Un adulto che entra per la prima volta in un'aula Montessori si trova spesso di fronte a un silenzio spiazzante: bambini che lavorano da soli su piccoli tappeti invece che ai banchi, un insegnante che osserva e si muove silenziosamente invece di fare lezione alla lavagna. Non è un caso: è il risultato di un sistema accuratamente progettato, sviluppato all'inizio del 1900 dalla medica italiana Maria Montessori sulla base di un'attenta osservazione dei bambini, oggi applicato in centinaia di migliaia di scuole nel mondo.

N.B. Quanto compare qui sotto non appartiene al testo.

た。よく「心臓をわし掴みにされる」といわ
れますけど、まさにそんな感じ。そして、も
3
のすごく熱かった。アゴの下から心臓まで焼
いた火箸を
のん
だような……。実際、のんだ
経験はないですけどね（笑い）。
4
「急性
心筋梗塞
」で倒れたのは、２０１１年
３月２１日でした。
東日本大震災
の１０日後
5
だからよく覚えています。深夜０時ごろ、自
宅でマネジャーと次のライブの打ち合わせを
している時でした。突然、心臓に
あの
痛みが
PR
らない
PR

Al centro c'è il ritmo del bambino
A differenza delle classi tradizionali, al cuore del metodo Montessori c'è il "rispetto per il ritmo di apprendimento del bambino". Un bambino può afferrare l'addizione in tre giorni, un altro in tre settimane; in un'aula Montessori questo non è un problema, ma una differenza naturale. I bambini sono di solito raggruppati in fasce di tre anni (3-6, 6-9, ecc.), così i più piccoli imparano dai più grandi e i più grandi consolidano la propria comprensione insegnando.

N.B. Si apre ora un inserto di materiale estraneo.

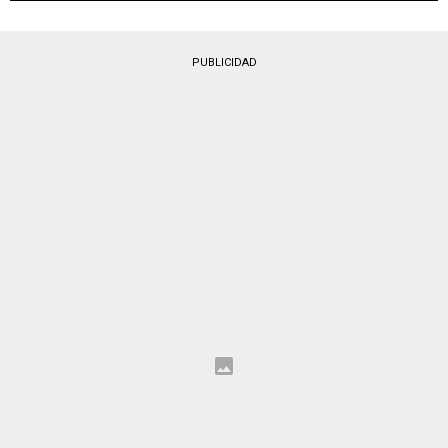
PUBLICIDAD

Materiali concreti, da toccare con mano
Ciò che definisce maggiormente le aule Montessori sono i materiali concreti appositamente progettati. Il concetto matematico astratto del "sistema decimale" viene reso tangibile con catene di perline che il bambino può disporre e contare con le mani; le lettere sono ritagliate nella carta vetrata e sentite con i polpastrelli. L'idea alla base di questo approccio è che i bambini afferrino i concetti astratti prima attraverso l'esperienza fisica, per poi interiorizzarli mentalmente. I materiali sono anche progettati per essere autocorrettivi: quando un bambino posiziona un blocco nel posto sbagliato, se ne accorge dal materiale stesso, non perché glielo dice l'insegnante.
Il ruolo dell'insegnante: guida, non direttore
Gli insegnanti Montessori sono chiamati "guide" e non fanno lezione in senso classico. Il loro compito è preparare l'ambiente, osservare il bambino e offrire il materiale giusto al momento giusto. Questo lascia al bambino lo spazio per seguire i propri interessi e imparare attraverso la motivazione interna, affidandosi alla soddisfazione intrinseca di completare un compito piuttosto che a ricompense o voti esterni.
È adatto a ogni bambino?
Sebbene l'enfasi Montessori su autonomia, autodisciplina e abilità pratiche di vita quotidiana (vestirsi da soli, apparecchiare la tavola) attragga molte famiglie, alcuni bambini possono avere bisogno di più struttura e istruzioni dirette. Prima di decidere, visitare davvero una scuola e lasciare che il bambino vi trascorra una mattinata dice molto più di qualsiasi opuscolo.